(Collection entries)
* * *

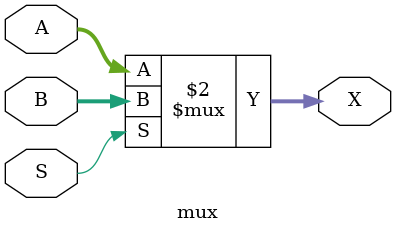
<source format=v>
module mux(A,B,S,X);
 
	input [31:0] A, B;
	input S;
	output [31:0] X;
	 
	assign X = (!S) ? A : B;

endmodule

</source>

* * *

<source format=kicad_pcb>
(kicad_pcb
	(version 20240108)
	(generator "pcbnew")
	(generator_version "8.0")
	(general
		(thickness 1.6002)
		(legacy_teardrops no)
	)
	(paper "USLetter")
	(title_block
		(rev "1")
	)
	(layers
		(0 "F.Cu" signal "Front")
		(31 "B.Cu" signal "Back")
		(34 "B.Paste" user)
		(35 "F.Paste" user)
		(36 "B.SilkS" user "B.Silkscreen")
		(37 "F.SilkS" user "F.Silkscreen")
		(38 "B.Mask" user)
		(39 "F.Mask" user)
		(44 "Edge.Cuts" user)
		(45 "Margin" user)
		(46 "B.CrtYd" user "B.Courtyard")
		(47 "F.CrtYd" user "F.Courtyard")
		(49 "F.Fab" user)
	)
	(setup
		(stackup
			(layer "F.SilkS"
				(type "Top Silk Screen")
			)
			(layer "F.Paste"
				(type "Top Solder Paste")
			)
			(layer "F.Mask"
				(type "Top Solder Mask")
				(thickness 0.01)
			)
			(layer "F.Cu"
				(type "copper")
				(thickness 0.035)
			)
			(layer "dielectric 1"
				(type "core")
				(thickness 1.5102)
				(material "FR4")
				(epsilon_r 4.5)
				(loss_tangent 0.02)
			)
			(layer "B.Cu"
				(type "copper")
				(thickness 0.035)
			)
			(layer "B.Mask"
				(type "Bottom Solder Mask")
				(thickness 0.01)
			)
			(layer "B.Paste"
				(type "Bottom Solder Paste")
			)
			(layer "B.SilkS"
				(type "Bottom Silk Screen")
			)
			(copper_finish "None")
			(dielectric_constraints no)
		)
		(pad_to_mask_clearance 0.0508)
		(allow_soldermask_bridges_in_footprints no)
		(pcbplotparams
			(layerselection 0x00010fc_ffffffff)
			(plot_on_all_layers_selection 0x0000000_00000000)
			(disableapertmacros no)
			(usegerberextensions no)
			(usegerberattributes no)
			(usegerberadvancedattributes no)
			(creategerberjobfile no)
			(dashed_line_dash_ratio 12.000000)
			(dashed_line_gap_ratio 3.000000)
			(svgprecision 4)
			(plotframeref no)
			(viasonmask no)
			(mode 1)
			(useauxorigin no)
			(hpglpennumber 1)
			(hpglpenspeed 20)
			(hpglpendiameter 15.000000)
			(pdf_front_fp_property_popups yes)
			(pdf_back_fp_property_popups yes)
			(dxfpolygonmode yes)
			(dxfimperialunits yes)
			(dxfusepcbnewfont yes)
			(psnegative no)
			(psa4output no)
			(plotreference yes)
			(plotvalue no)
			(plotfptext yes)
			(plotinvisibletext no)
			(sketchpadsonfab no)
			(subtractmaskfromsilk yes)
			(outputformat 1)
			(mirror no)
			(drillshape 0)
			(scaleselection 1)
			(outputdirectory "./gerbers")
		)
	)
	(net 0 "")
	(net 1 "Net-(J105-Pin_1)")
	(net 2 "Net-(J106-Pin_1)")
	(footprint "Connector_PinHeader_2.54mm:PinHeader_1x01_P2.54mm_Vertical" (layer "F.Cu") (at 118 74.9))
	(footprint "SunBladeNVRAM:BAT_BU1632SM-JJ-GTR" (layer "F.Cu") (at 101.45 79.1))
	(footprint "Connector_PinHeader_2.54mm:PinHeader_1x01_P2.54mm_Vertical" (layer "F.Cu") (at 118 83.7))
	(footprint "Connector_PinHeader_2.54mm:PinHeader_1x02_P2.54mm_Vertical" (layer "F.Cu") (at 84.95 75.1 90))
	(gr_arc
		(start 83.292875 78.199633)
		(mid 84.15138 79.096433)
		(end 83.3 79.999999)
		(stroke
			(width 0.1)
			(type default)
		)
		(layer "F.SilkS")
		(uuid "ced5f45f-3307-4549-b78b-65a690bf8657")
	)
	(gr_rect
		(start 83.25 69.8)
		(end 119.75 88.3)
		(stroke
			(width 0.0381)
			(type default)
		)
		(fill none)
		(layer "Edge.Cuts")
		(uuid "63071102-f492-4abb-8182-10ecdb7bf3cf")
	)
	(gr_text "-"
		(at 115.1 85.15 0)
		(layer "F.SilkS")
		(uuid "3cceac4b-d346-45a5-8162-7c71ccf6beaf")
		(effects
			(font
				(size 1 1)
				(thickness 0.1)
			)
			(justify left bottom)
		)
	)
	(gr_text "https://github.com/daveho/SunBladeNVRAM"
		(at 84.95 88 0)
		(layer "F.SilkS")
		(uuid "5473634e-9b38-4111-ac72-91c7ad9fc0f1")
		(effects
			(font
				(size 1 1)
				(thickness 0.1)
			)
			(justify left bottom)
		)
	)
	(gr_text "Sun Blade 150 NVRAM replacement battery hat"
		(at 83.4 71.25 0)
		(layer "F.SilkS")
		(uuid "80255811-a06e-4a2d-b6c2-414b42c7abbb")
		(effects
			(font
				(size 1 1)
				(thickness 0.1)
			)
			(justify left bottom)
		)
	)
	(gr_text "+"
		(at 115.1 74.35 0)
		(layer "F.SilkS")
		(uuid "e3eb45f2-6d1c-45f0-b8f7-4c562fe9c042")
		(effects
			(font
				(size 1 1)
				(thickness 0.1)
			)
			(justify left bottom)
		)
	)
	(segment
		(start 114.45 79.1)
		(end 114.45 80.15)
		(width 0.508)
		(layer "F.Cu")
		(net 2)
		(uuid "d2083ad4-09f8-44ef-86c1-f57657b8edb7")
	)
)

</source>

* * *

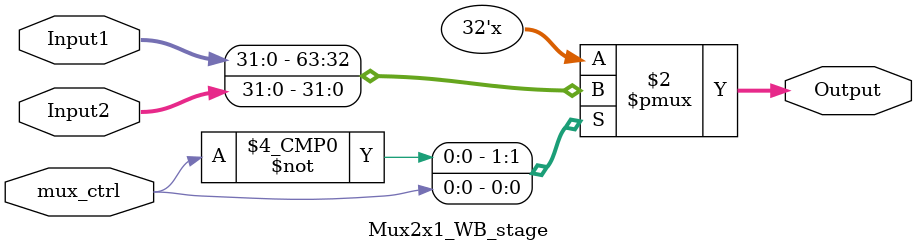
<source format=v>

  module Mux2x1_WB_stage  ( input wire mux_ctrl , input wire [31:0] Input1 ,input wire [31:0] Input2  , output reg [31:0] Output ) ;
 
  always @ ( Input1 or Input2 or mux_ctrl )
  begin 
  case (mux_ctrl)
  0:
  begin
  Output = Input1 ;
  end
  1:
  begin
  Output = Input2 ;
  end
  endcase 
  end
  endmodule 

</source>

* * *

**ASSIGNMENT:**
Among the lines above, which ones include the word "type"? Copy them.

**OUTPUT BELOW:**
				(type "Top Silk Screen")
				(type "Top Solder Paste")
				(type "Top Solder Mask")
				(type "copper")
				(type "core")
				(type "copper")
				(type "Bottom Solder Mask")
				(type "Bottom Solder Paste")
				(type "Bottom Silk Screen")
			(type default)
			(type default)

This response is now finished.